Les mêmes règles pour tous
Le périmètre est le même pour tous : l'habitation et tout jardin qui y serait directement attaché. Pas de balade sur le perron de chez soi en pleine nuit, ou de petit tour dans sa voiture garée en bas de l'immeuble par exemple. "Il n'y a pas longtemps, on a eu quelqu'un qui s'était mis dans sa voiture, la jambe sortie par la fenêtre, et qui avait tiré le fil de la télé jusque-là pour la regarder dedans", se souvient Aude Moyon.
Des situations parfois ubuesques, mais les conseillers et surveillants pénitentiaires ont conscience des difficultés qui peuvent apparaître :
On comprend la personne qui vit sous les combles dans un studio en pleine canicule et qui descend en bas de son immeuble à 23h. Mais c'est interdit.
Odile Grapin, surveillante pénitentiaire
Le contrôle permanent, devoir justifier le moindre changement d'emploi du temps peut être parfois particulièrement lourd. Il est arrivé à Aude d'être face à un homme qui demandait la prison, "comme ça, il purgeait sa peine et estimait qu'ensuite, il n'avait plus de comptes à rendre à personne".
Le bracelet partout, tout le temps
"Le dispositif a un côté très invasif", reconnaît Zora, directrice adjointe du SPIP 45. Le bracelet devient un réel compagnon de route pour ceux qui le portent, mais ne permet pas de localiser la personne. Le système fonctionne avec des alertes de présence, ou non, au domicile. "Si on a oublié quelque chose en faisant les courses, eh bien, c'est tant pis", relate Jean-Claude, avec le sourire.
En cas de non-concordance avec les heures autorisées de sorties, les services pénitentiaires sont prévenus. Chaque porteur de bracelet est relié à un centre de détention. Orléans-Saran ou Montargis. Au début de sa peine, il est considéré comme écroué.
Pour des hommes ou femmes en attente de jugement, ce type de détention peut être choisi et comptera au même titre qu'une détention provisoire.
À ceux qui pourraient perdre patience, ou se plaindre des conditions de ce dispositif, Odile rappelle : "Vous dormez dans votre lit, mangez chez vous." Le milieu carcéral, elle le connaît. Avant de prendre en charge les détentions sous surveillance électronique dans le Loiret, elle était surveillante de prison.

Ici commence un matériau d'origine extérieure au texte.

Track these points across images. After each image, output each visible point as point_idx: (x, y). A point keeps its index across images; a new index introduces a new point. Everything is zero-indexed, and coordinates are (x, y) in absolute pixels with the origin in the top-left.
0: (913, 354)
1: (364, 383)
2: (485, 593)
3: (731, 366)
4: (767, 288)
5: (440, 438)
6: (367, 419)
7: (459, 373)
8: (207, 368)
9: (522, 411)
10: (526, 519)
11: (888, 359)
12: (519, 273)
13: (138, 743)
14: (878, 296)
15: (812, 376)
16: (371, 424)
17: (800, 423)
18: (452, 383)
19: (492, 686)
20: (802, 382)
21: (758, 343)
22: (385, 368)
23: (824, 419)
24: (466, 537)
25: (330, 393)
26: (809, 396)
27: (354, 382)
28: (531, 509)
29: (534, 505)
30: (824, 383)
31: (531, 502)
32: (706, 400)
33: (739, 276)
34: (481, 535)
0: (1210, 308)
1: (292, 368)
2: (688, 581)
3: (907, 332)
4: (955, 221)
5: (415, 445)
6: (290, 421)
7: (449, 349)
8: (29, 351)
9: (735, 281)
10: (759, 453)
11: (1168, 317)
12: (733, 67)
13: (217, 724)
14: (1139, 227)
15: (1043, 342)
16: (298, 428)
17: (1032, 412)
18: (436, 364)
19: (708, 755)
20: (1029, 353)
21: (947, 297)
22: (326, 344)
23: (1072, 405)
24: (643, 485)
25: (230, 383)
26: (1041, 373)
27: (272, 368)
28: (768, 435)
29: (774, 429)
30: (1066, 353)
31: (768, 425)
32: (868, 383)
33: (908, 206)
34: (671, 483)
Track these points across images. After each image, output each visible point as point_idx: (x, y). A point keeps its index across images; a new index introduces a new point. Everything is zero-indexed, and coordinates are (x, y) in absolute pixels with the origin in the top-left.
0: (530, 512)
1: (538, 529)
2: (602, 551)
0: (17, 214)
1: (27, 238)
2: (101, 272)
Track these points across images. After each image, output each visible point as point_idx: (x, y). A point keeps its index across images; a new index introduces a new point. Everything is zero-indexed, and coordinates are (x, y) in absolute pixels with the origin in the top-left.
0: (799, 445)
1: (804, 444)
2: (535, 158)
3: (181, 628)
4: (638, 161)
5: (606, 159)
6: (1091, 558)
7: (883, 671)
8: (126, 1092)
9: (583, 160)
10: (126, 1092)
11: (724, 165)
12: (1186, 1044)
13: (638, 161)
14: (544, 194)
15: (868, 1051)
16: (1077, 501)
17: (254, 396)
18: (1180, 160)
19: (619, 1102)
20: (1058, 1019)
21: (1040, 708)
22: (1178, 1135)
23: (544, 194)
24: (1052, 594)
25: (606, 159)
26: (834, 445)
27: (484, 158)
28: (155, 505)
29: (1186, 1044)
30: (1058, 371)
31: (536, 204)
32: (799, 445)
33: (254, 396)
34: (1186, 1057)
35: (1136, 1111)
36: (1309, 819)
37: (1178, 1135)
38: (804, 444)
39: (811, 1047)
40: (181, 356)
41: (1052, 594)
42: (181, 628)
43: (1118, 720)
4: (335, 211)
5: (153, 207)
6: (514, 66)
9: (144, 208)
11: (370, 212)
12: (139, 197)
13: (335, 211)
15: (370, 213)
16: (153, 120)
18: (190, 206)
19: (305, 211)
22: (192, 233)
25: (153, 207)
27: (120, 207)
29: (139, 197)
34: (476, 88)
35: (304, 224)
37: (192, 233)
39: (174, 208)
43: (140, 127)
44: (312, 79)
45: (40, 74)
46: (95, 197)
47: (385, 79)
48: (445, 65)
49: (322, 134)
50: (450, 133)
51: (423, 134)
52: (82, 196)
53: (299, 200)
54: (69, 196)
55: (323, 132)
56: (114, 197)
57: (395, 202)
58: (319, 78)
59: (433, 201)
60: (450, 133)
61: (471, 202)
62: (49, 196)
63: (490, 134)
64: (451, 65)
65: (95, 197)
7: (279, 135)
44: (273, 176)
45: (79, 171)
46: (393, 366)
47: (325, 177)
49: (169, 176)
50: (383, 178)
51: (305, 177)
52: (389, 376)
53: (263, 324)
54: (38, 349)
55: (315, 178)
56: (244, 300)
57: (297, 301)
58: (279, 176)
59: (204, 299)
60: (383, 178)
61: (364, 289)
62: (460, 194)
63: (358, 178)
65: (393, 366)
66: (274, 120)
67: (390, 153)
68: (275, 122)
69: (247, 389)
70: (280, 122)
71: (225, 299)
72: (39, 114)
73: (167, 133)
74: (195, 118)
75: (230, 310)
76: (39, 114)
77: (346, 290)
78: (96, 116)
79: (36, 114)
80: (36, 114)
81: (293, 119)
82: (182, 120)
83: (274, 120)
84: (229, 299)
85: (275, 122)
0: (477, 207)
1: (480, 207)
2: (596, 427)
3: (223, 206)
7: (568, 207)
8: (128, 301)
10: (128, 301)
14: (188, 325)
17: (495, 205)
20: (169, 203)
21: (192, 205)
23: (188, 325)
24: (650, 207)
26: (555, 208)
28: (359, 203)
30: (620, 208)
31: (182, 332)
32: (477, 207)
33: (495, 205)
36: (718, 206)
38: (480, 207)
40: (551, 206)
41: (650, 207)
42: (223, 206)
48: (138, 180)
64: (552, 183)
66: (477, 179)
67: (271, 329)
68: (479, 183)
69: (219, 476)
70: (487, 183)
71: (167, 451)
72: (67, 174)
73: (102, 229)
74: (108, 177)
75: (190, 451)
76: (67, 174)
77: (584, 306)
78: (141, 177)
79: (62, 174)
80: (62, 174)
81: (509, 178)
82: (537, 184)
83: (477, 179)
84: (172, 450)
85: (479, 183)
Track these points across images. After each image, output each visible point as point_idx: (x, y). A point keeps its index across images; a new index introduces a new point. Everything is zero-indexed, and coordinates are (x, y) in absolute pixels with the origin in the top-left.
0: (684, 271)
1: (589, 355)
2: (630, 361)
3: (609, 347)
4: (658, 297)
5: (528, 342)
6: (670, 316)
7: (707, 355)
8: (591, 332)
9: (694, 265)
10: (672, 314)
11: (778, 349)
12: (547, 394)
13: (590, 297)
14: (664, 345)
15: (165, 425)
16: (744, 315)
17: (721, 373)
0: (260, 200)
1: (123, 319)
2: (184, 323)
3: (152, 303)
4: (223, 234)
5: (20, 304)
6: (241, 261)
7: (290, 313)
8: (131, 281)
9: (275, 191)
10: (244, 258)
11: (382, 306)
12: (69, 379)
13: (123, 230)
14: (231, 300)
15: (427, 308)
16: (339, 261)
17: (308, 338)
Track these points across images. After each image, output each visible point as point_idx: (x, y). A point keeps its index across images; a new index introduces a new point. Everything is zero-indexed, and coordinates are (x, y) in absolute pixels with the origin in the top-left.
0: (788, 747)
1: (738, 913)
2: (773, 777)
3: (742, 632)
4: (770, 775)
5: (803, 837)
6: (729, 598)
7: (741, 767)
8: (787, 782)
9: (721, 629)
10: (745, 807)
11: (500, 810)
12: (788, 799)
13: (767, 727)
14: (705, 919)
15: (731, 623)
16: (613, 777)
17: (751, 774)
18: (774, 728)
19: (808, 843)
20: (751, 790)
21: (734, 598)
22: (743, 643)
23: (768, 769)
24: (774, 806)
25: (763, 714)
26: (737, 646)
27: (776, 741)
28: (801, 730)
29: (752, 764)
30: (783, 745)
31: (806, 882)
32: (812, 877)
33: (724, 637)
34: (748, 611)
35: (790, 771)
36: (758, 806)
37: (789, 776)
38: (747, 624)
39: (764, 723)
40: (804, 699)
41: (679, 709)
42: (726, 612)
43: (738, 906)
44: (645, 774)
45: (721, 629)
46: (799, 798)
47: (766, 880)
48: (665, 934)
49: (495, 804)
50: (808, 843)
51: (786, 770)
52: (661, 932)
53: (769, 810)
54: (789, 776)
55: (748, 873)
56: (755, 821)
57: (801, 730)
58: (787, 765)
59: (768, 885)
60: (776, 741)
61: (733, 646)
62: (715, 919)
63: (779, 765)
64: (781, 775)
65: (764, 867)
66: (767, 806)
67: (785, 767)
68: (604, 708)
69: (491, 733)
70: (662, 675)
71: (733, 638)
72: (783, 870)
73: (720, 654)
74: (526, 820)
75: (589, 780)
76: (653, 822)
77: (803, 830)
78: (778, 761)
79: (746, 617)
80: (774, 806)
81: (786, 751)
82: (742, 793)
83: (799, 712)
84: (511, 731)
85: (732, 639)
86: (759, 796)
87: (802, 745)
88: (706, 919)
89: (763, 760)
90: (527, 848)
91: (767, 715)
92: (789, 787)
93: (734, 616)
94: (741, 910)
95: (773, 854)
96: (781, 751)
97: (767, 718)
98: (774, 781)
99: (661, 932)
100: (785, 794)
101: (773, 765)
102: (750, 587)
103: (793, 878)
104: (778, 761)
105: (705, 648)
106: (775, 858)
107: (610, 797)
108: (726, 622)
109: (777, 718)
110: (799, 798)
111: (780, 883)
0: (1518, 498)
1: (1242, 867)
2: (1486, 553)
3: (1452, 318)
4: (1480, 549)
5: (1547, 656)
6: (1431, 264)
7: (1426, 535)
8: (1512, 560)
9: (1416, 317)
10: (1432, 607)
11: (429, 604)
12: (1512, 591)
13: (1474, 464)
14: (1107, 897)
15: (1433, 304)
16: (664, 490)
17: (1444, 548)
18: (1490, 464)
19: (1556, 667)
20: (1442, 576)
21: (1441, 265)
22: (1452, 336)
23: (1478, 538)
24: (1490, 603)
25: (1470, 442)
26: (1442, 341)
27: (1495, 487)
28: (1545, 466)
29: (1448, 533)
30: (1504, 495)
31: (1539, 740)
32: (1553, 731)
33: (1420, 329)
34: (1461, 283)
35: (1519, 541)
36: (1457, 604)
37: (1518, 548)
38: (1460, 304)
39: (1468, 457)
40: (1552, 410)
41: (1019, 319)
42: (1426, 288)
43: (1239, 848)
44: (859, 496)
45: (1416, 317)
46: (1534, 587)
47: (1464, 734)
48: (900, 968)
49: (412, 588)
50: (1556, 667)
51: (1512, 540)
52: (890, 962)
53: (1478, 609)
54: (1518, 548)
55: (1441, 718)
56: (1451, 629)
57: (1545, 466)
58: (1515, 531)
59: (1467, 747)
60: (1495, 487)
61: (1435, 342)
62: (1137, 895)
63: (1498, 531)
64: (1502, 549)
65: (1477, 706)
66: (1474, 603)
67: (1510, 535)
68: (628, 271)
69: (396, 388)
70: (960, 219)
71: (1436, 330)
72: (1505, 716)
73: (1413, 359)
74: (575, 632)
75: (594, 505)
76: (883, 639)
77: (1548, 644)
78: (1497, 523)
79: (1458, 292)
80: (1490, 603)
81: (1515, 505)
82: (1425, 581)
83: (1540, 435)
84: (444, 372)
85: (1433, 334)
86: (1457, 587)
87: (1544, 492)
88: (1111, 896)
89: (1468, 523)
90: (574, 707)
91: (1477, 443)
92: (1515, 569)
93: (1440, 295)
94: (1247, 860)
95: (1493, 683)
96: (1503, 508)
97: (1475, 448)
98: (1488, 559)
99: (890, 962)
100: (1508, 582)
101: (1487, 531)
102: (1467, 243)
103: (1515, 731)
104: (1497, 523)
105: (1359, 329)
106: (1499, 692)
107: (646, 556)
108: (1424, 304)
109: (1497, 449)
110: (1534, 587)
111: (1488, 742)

Une petite vingtaine d'années pendant lesquelles elle a côtoyé la surpopulation et le confort parfois rudimentaire.
Miser sur la réinsertion
Ce bracelet "n'est pas un objet miracle, admet Aude Moyon, mais c'est un système qui fonctionne bien". Chaque peine a une fin, et le SPIP a deux missions principales : faire exécuter la peine, et prévenir la récidive. Pour cela, ne pas totalement retirer les personnes de leur quotidien, leur permettre de travailler et de garder des liens sociaux apparaît primordial.
Pour obtenir le dispositif, une adresse fixe est obligatoire, et les condamnés sont la plupart du temps travailleurs. Leurs heures de sorties sont donc calées en fonction du temps de trajet, et des heures d'emploi.
Rentable pour le contribuable
Le non-respect des règles établies peut mener à une révocation de cette mesure, et conduire directement derrière les barreaux. Aude le reconnaît, Jean-Claude fait partie des personnes qu'il est "facile" de suivre et qui sont réceptives aux conditions.
Pour ceux qui ne travaillent pas, pas question de rester 24h/24 à la maison. "En prison, ils ont deux heures de sortie, des activités, des cours, du sport", explique Odile Grapin.
La mesure est aussi un gain d'argent pour les services de l'État et les contribuables. Une journée sous bracelet coûte moins de 10 euros. Une journée de prison, quant à elle, s'élève à 90 euros.